Publication year - 2009
Publication title -
cancer
Language(s) - English
Resource type - Journals
SCImago Journal Rank - 3.052
H-Index - 304
eISSN - 1097-0142
pISSN - 0008-543X
DOI - 10.1002/cncr.24556
Subject(s) - medicine , complication , common terminology criteria for adverse events , hepatocellular carcinoma , embolization , surgery , current procedural terminology , incidence (geometry) , intensive care unit , comorbidity , adverse effect , physics , optics
BACKGROUND: The objective of this study was to compare the morbidity, mortality, and survival of patients aged <70 years and aged ≥70 years who underwent hepatic arterial embolization (HAE) for the treatment of hepatocellular carcinoma (HCC). METHODS: Between 1997 and 2007, 386 patients underwent HAE for HCC at a single center.
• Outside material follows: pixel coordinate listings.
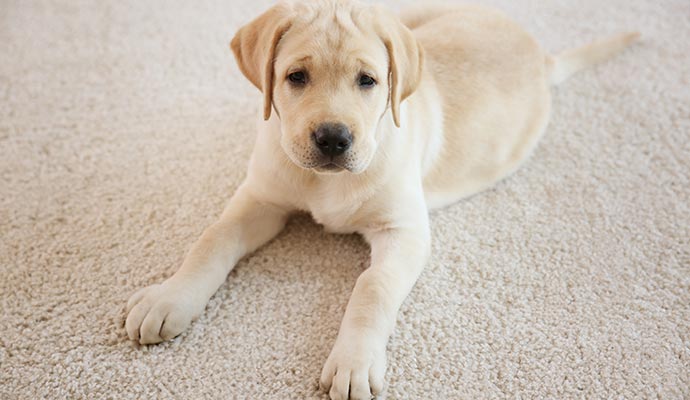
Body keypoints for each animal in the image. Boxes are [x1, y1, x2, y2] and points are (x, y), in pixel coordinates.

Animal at [123, 1, 636, 398]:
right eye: (296, 76)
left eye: (367, 81)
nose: (333, 138)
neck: (324, 183)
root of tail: (540, 54)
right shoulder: (261, 198)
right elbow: (212, 238)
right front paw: (169, 298)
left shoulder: (404, 233)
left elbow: (373, 286)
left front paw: (354, 362)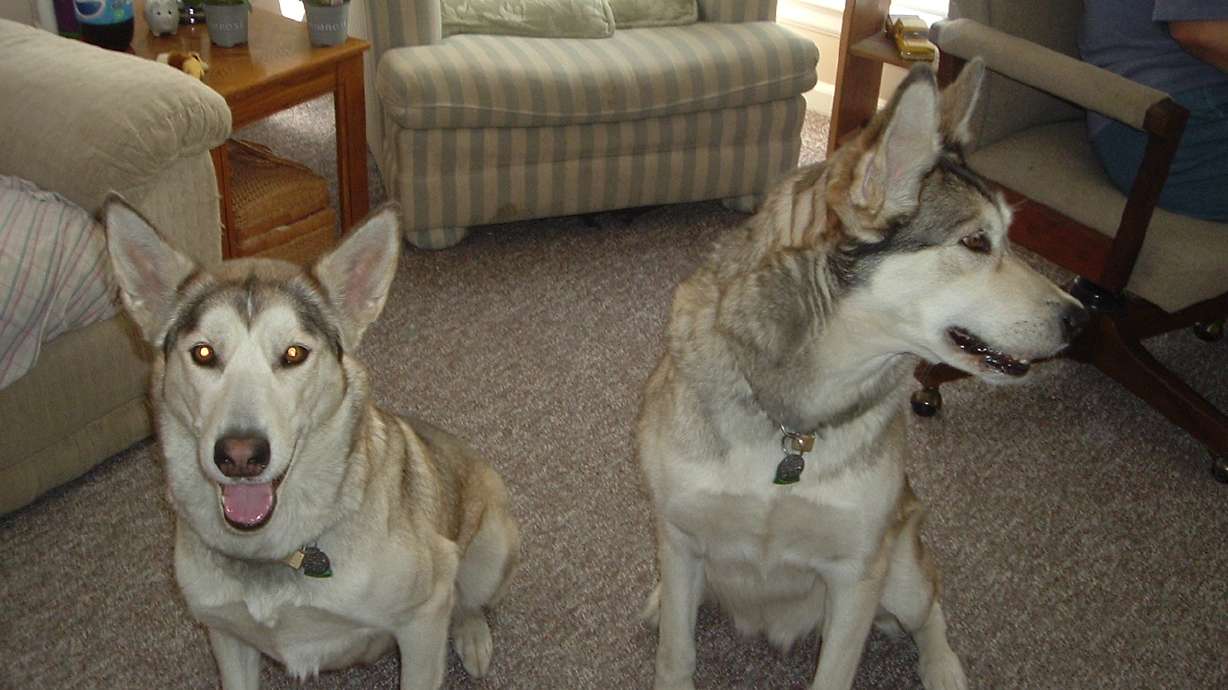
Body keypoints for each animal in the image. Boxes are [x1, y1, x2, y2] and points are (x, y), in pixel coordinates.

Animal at [104, 201, 520, 690]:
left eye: (294, 354)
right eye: (204, 353)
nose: (241, 455)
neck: (277, 551)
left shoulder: (423, 618)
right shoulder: (226, 634)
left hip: (490, 549)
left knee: (469, 601)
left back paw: (472, 635)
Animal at [637, 60, 1087, 690]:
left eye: (1010, 238)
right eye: (977, 242)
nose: (1081, 319)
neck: (792, 426)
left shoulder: (856, 576)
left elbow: (837, 670)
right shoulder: (680, 539)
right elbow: (676, 655)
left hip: (902, 574)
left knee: (931, 606)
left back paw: (943, 668)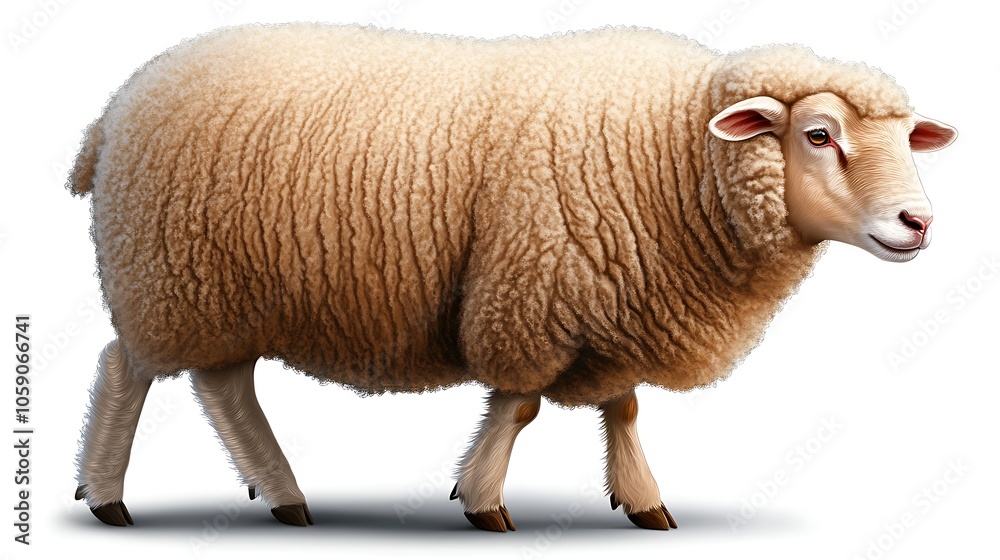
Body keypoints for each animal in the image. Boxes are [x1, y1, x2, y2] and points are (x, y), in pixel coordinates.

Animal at [68, 23, 956, 531]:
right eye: (819, 134)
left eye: (907, 136)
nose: (919, 223)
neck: (676, 149)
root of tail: (113, 109)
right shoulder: (529, 291)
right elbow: (520, 405)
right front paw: (483, 500)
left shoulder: (613, 302)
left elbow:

Two hundred patients were aged <70 years (153 men; median age, 60 years), and 186 patients were aged ≥70 years (128 men; median age, 75 years). Patients underwent a total 965 embolization procedures (median, 2 procedures per patient). Patient demographics, morbidity, mortality, length of hospital stay, and survival were analyzed. Complications were categorized using Common Terminology Criteria for Adverse Events, version 3.0 guidelines. Survival was calculated by using the Kaplan‐Meier method. RESULTS: There were no significant differences between younger and older groups in the incidence of infectious, hepatobiliary, renal, vascular, or miscellaneous complications ( P ≥ .05); complication severity ( P = .82); procedural mortality ( P = .63); length of hospitalization ( P = .55); intensive care unit admission ( P = .64); or overall survival ( P = .30). There were more cardiopulmonary complications in the older group ( P = .04), but the association of age and likelihood of a cardiopulmonary complication lost significance after adjusting for the presence of more cardiovascular comorbidities in the older group ( P = .08). CONCLUSIONS: Survival and mortality outcomes of HAE for the treatment of HCC were similar whether patients were aged <70 years or ≥70 years. Although patients aged ≥70 years with cardiovascular comorbidities more often had a cardiopulmonary complication, other morbidity measures, including complication severity, need for intensive care unit admission, and length of hospitalization, were similar between groups. Cancer 2009. © 2009 American Cancer Society.